People ask me a lot of things about generosity. But one question is common:

“How can you be sure your gift is going to be used wisely?”

The wording changes. Sometimes it’s about impact, sometimes about whether the recipient can be trusted. But the heart of the question is always the same.

I get it. Nobody wants to be taken advantage of. Nobody wants to waste money.

But my blunt answer surprises people: “Get over yourself!”

If your goal is to actually become a generous person, to practice the spiritual formation of generosity, it has to be focused on the act itself. 

Otherwise you’ve shifted the gift into something else. You’ve turned it into an investment.

And hey, investments are fine. They matter. But let’s be honest—investments are messy, too. Venture capital firms spray money around knowing most bets will flop. Financial planners preach diversification because they expect some losses. Mutual funds buy a basket of stocks because no one can pick winners every time. Waste happens everywhere.

Generosity, though, isn’t supposed to be another version of Wall Street. It’s a spiritual practice. It’s about trust. Sometimes God even delights in what looks like “wasteful generosity.”

Sure, once in a while you’ll get burned. Welcome to life. Cars break down, friends disappoint, checks bounce. If that makes you clutch your wallet tighter, then generosity was never the point anyway.

Give freely.

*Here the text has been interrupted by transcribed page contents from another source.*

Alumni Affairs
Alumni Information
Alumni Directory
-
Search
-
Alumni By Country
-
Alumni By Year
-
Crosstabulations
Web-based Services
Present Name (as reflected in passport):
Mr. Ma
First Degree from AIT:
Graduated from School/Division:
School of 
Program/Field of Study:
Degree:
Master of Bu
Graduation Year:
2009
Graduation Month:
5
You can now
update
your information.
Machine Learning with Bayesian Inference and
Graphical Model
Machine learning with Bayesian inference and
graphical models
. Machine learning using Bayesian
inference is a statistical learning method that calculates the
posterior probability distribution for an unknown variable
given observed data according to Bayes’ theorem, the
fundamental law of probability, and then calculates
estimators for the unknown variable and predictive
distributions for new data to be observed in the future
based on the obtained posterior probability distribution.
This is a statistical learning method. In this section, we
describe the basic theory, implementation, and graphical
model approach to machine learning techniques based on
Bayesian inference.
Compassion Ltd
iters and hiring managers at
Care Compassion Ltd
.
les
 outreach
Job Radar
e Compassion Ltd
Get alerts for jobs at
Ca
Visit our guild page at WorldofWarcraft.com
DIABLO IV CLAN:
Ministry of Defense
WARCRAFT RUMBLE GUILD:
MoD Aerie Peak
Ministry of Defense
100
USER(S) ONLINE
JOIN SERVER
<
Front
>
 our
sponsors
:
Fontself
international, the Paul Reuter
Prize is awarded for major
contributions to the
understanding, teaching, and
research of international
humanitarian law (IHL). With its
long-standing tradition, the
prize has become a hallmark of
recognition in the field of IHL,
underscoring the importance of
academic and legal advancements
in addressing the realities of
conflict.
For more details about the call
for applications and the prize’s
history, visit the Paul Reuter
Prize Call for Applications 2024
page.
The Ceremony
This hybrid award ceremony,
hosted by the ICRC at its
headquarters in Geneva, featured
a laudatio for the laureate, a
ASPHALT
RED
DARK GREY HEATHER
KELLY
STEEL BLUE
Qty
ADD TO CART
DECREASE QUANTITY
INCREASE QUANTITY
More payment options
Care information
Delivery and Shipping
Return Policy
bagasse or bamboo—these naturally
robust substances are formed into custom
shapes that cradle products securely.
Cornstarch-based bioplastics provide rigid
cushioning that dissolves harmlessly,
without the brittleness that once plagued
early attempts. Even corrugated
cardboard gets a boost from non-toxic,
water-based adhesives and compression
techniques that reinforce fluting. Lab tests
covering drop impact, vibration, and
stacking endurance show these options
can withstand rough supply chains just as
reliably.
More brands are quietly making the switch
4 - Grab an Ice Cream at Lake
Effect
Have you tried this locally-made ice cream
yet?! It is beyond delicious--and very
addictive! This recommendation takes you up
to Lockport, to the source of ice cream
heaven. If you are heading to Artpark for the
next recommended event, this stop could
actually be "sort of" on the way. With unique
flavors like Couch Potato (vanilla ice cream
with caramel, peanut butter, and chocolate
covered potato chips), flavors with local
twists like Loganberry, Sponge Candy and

Wastefully, even. That’s where the real return is.

Because generosity isn’t about control. It’s the opposite, actually. It’s about loosening your grip. Letting go. Trusting that God works through broken people and bad strategy—just like He somehow works through you and me. 

That’s not wasteful. That’s grace.

And look, I’ve wasted money on dumb cars, bad business ideas, and overpriced wine. More than I care to admit.

But when I “waste” money on generosity? The act never feels wasted, even when the results sometimes do.

That’s why I’ll keep giving. Even if someone takes me for a ride now and then.